“Yes,” he said without hesitation. “You have the power inside of you. You just need to practice controlling it.”
“I am trying.”
“Yes,” he agreed. “Setting the wind barrier on fire was a good move. A combination like that will work well against most opponents you’ll face.”
“It didn’t work on you,” she grumbled.
His shoulders lifted in an easy shrug, and his fitted black t-shirt stretched taut against his chest, showcasing every dip and bulge of muscle. Not that she was looking. Or ogling.
You’ve been ogling at him for the past hour. That’s why he’s kicking your ass, the voice in her head said helpfully.
I have not been ogling at him, she told the voice.
It snorted. How many people had voices in their head who could snort? She did glare extra hard at Kai, however, just to prove she wasn’t ogling.
The lift of his dark eyebrows told her he wasn’t fooled either. “Like what you see, sweetheart?”
“I’ll like what I see when you’re flat on your back.”
His smile spread wider.
Argh, not like that! She tried—and failed—to hold back the heat spreading across her cheeks.
“With my boot pinning you down,” she clarified.
He walked toward her, his eyes shining like blue glass. And burning with magic.
“You know, like a wrestling match.” She held her ground, resisting the urge to flee. She was a tough mercenary who killed monsters for a living. She wasn’t afraid of a big, bad mage. Even if he could shift into an even bigger and badder dragon.
“You have to pin down your opponent…” Her voice trailed. She wasn’t helping matters.
He stopped in front of her. “Tell me more about these boots.” His deep voice buzzed against her skin, his magic electrifying the air around them. “And what else you’ll be wearing.”
She folded her arms across her chest and scowled at him. “That’s not what I meant, and you know it. This is about fighting. You’re supposed to be helping me.”
“I am helping you,” he replied, his voice low. He looked offended.
Ok, that was true. For three weeks, ever since that messenger from the Magic Council had showed up on her doorstep, Kai had spent every day training her. And, much as she hated to admit it, she really did need his help. She was so out of her league that it wasn’t even funny.

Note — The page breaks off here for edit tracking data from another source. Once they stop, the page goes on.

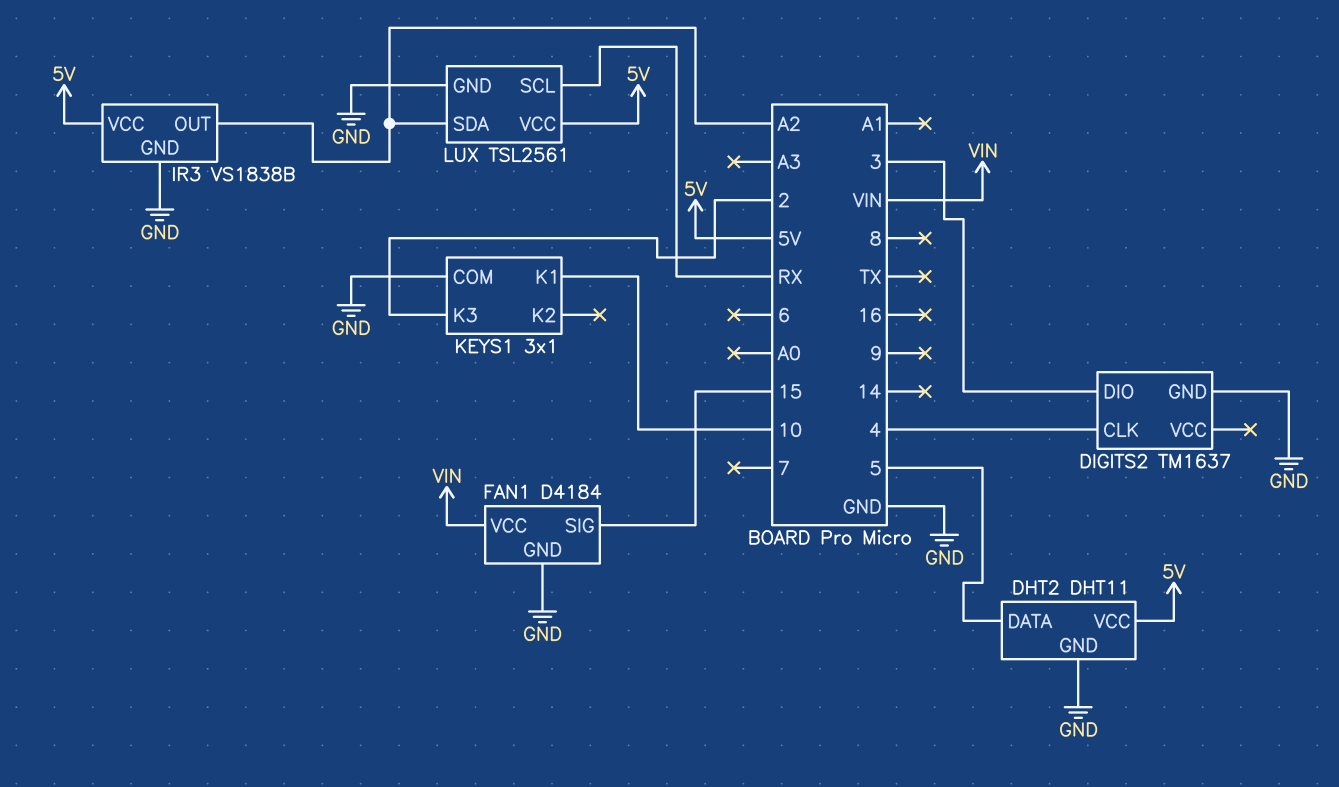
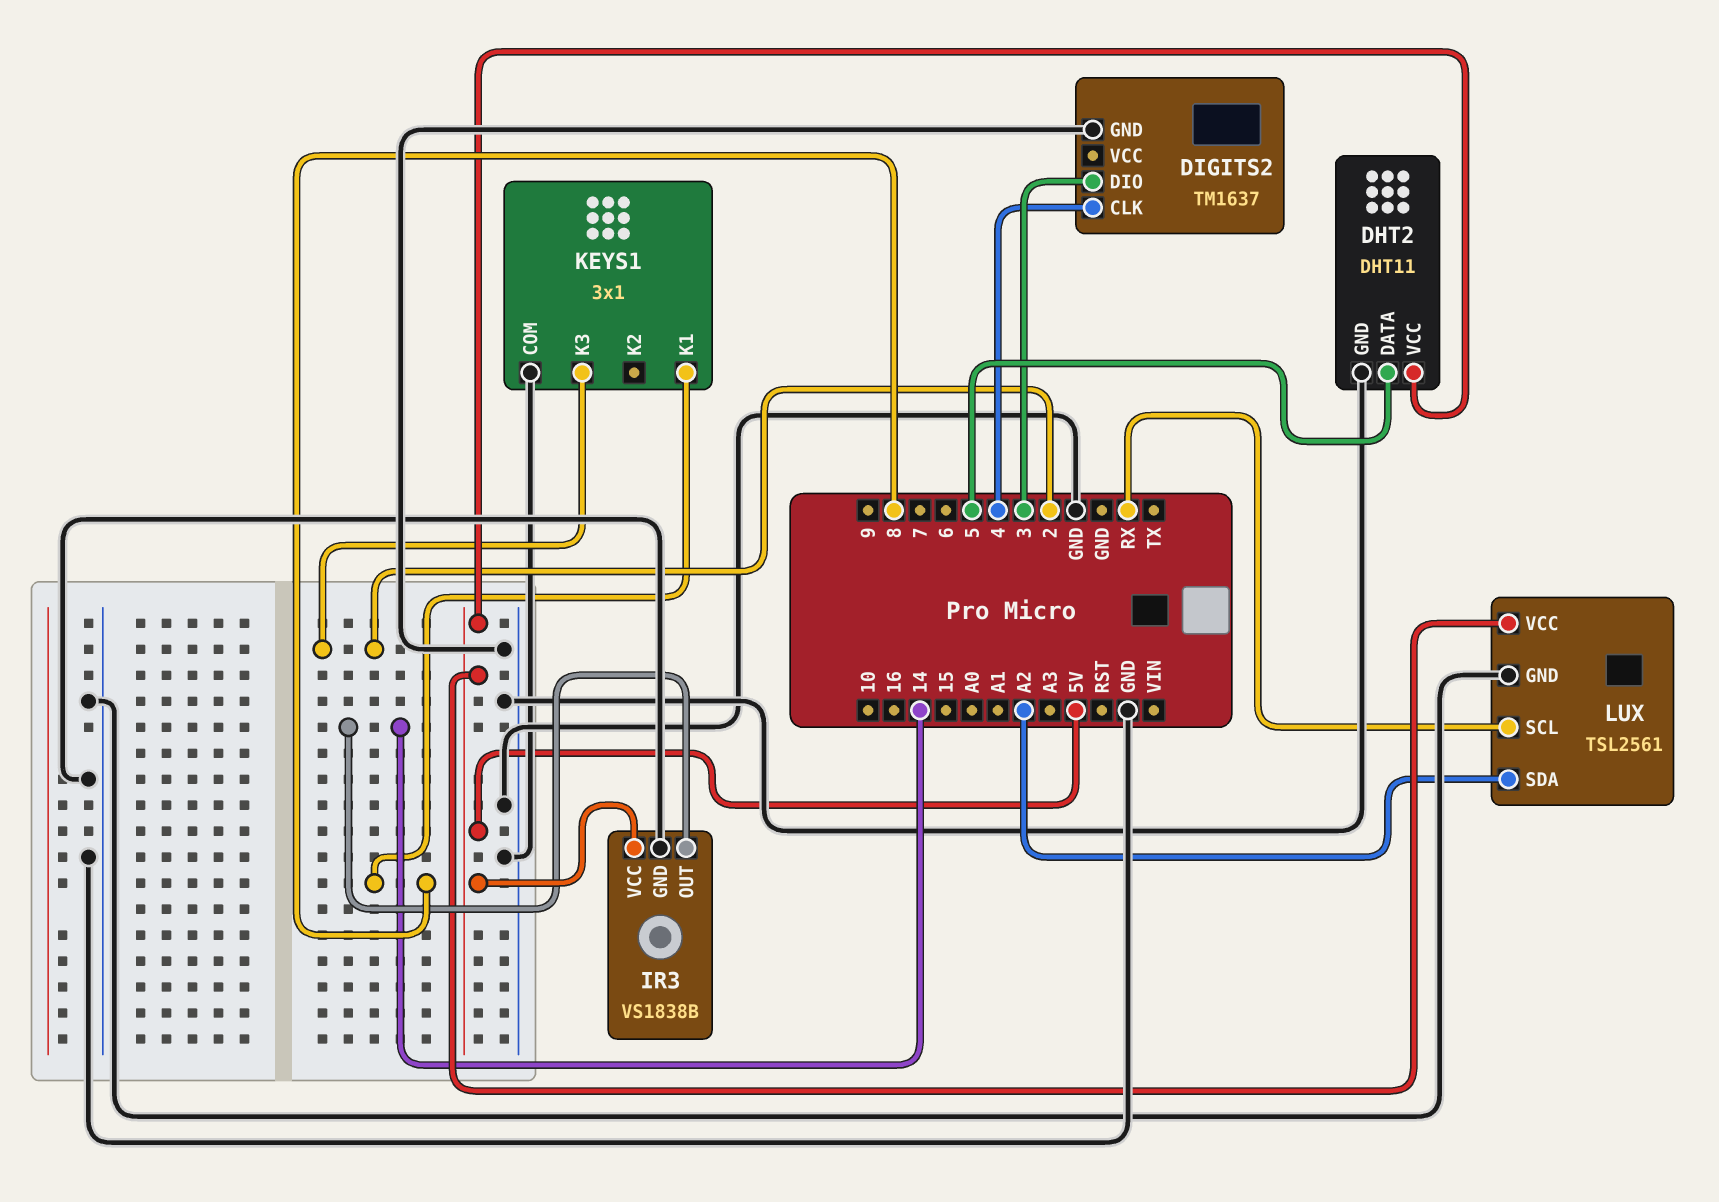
FAN1: D4184 -> none
FAN1 pin GND: GND -> none
FAN1 pin SIG: 15 -> none
FAN1 pin VCC: VIN -> none
IR3 pin OUT: A2 -> 14
KEYS1 pin K1: 10 -> 8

When the council had found out she was an unregistered mage, they’d told her she would be participating in the next Magic Games to have her magic assessed. Well, maybe ‘assessed’ was too nice of a word. The Games weren’t just about the actual fights. That would have been easy; Sera had been fighting monsters since she could walk, after all. The real fight in the Games was on a whole other front. They would try to get inside her head, to crack open her magic, dig out her secrets, and hang them out to dry. And the moment the Magic Council learned Sera’s secret, they would kill her.

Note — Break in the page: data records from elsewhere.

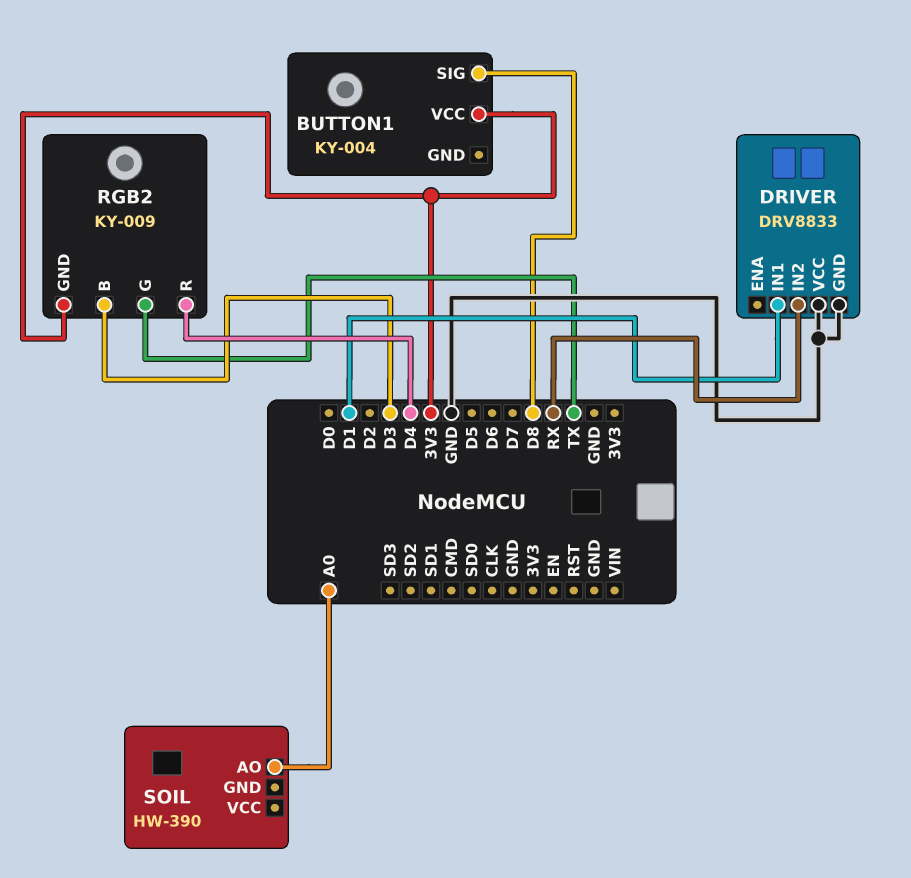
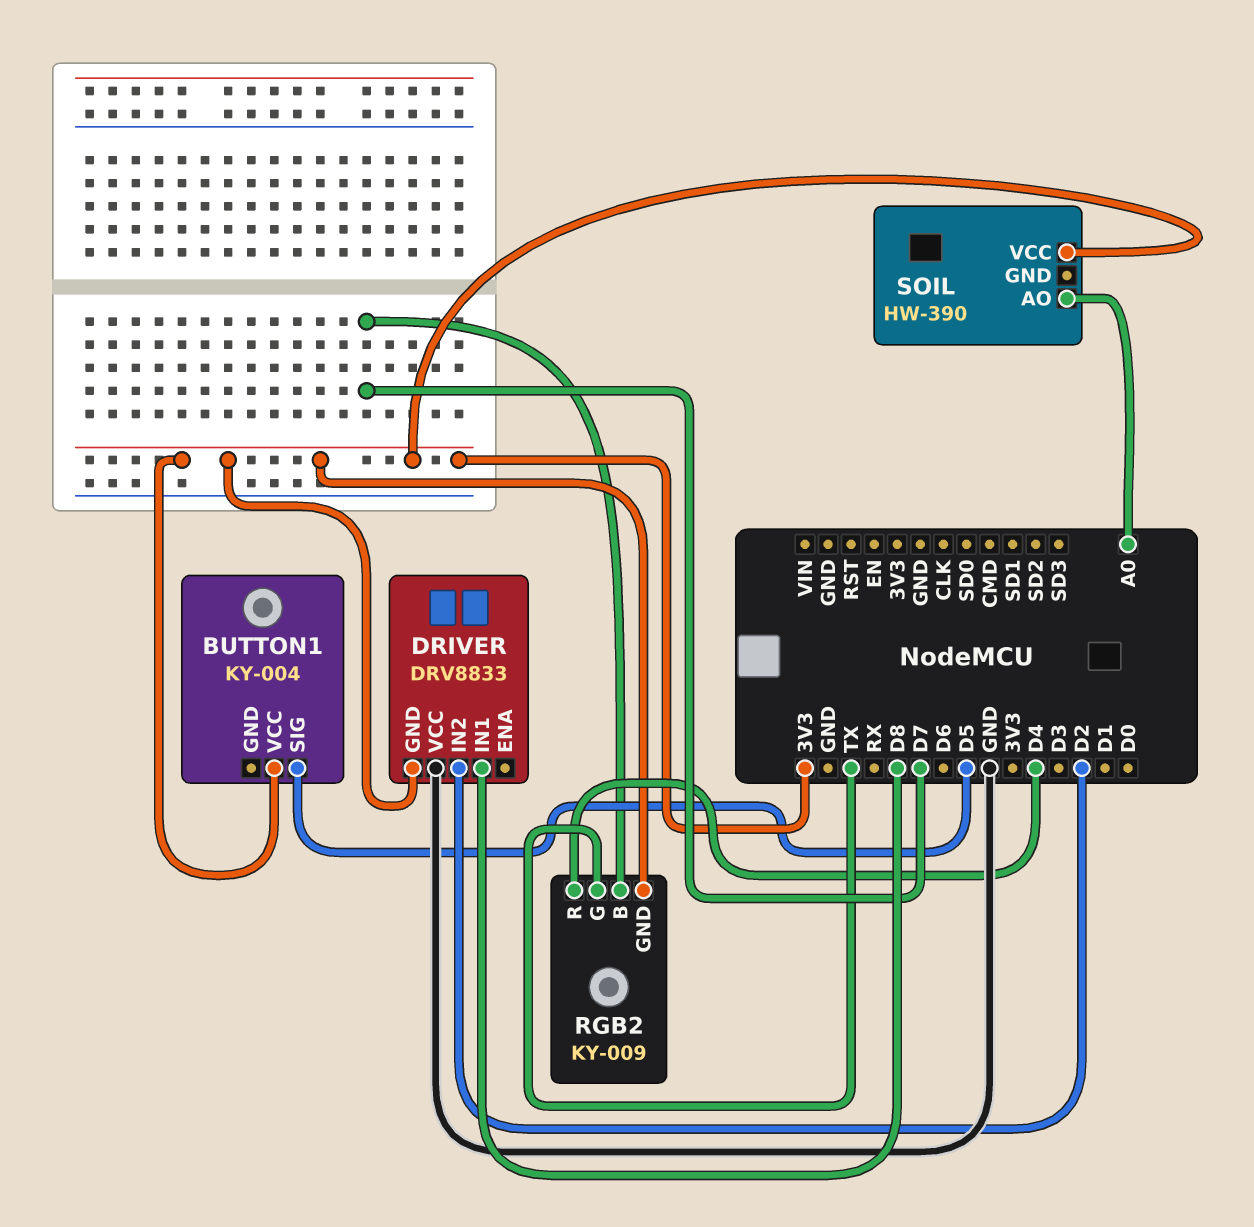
BUTTON1 pin SIG: D8 -> D5
DRIVER pin GND: GND -> 3V3
DRIVER pin IN1: D1 -> D8
DRIVER pin IN2: RX -> D2
RGB2 pin B: D3 -> D7
SOIL pin VCC: none -> 3V3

She couldn’t tell Kai that. He was on the Magic Council himself. He knew she was hiding something, but he’d stopped asking what it was. Maybe he didn’t care. Maybe he cared about her, as he claimed. She hoped…
No, she couldn’t hope. The day she started hoping and dreaming was the day she started forgetting to check behind her back. Things had already spun too far out of control. The Magic Council knew she was a mage, a fact she’d managed to keep hidden from them for twenty-four years. She’d gotten sloppy.

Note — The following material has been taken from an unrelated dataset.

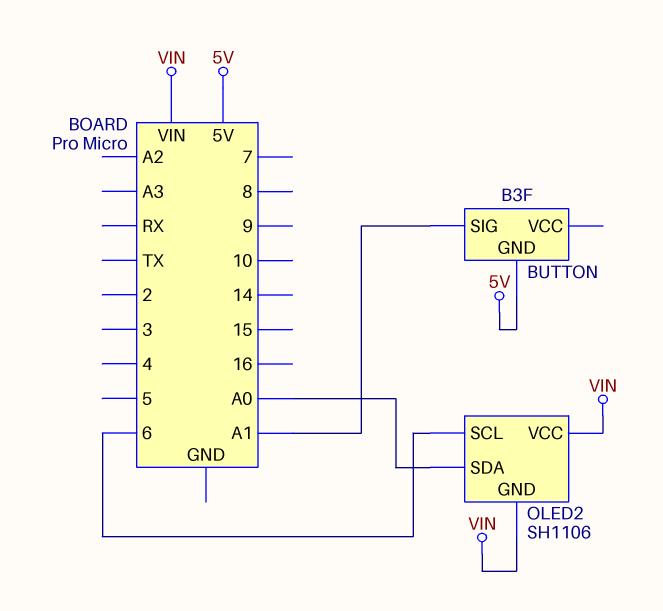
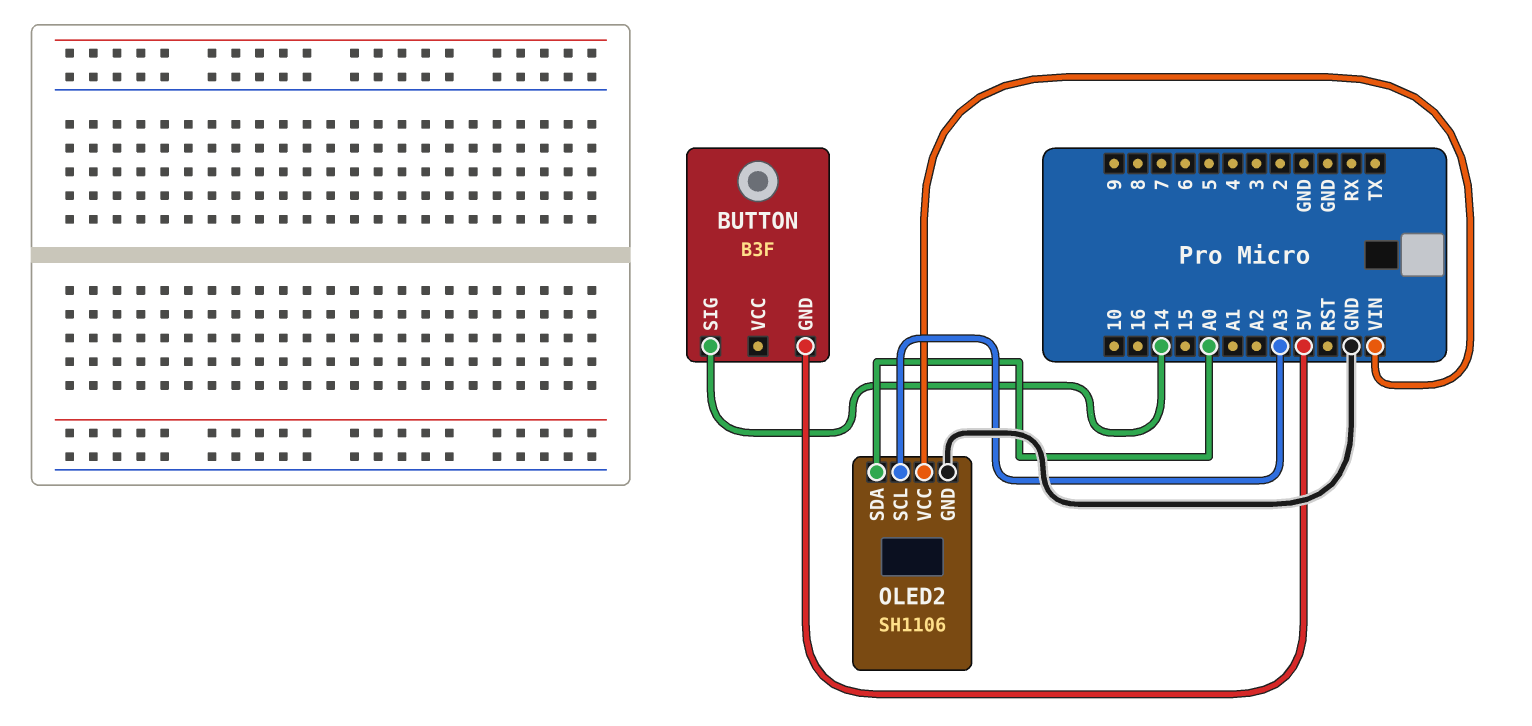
BUTTON pin SIG: A1 -> 14
OLED2 pin GND: VIN -> GND
OLED2 pin SCL: 6 -> A3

This had all started when the guild sent her to do a job for Kai. Well, she’d made a mighty mess of that. She’d allowed her feelings for him—hell, she shouldn’t even be having feelings for him—to get in the way, and she’d used her magic to save him. And it hadn’t been some tiny flicker of fire or a few snow flurries. She’d set a whole freaking stone tower on fire. She’d set off an earthquake under it. And she’d poured her magic into a glyph to teleport them across San Francisco. In short, she’d been as subtle as a stampede of warring centaurs.
She was so screwed.
“Sorry,” she told Kai. “My nerves are shot right now.”
Just one day left until the Magic Games. One day to figure out how to survive the Magic Council’s mind games.
“You have been helping me.” She reached toward him—but dropped her hand to her side before it made contact. Touching was a bad idea. “And I really appreciate it.”
According to Kai, they had cracked him back when he’d been in the Games. Him. Kai Drachenburg, the world’s most powerful mage. The man who turned into an enormous dragon. The man who stomped on werewolves and toppled armored military tanks. The man with more self-control than anyone she’d ever met. If his mind hadn’t held up, how could she entertain even a glimmer of hope that hers would? She pushed the thoughts from her head. They would only paralyze her.
“Sera,” he said, setting his hands on her shoulders.
A tingle of magic lingered on his fingertips, the soothing vibrations rippling across her skin. Whatever he was doing, she wished he would keep doing it. Forever.
See? Touching is bad.
She shifted her weight to put some distance between them. He didn’t try to hold onto her; his hands just rolled off her shoulders. Sera had to admit she was disappointed—even knowing that touching was bad. Touching led to kissing. And kissing Kai cracked her self-control faster than anything the Architect of the Magic Games could throw at her.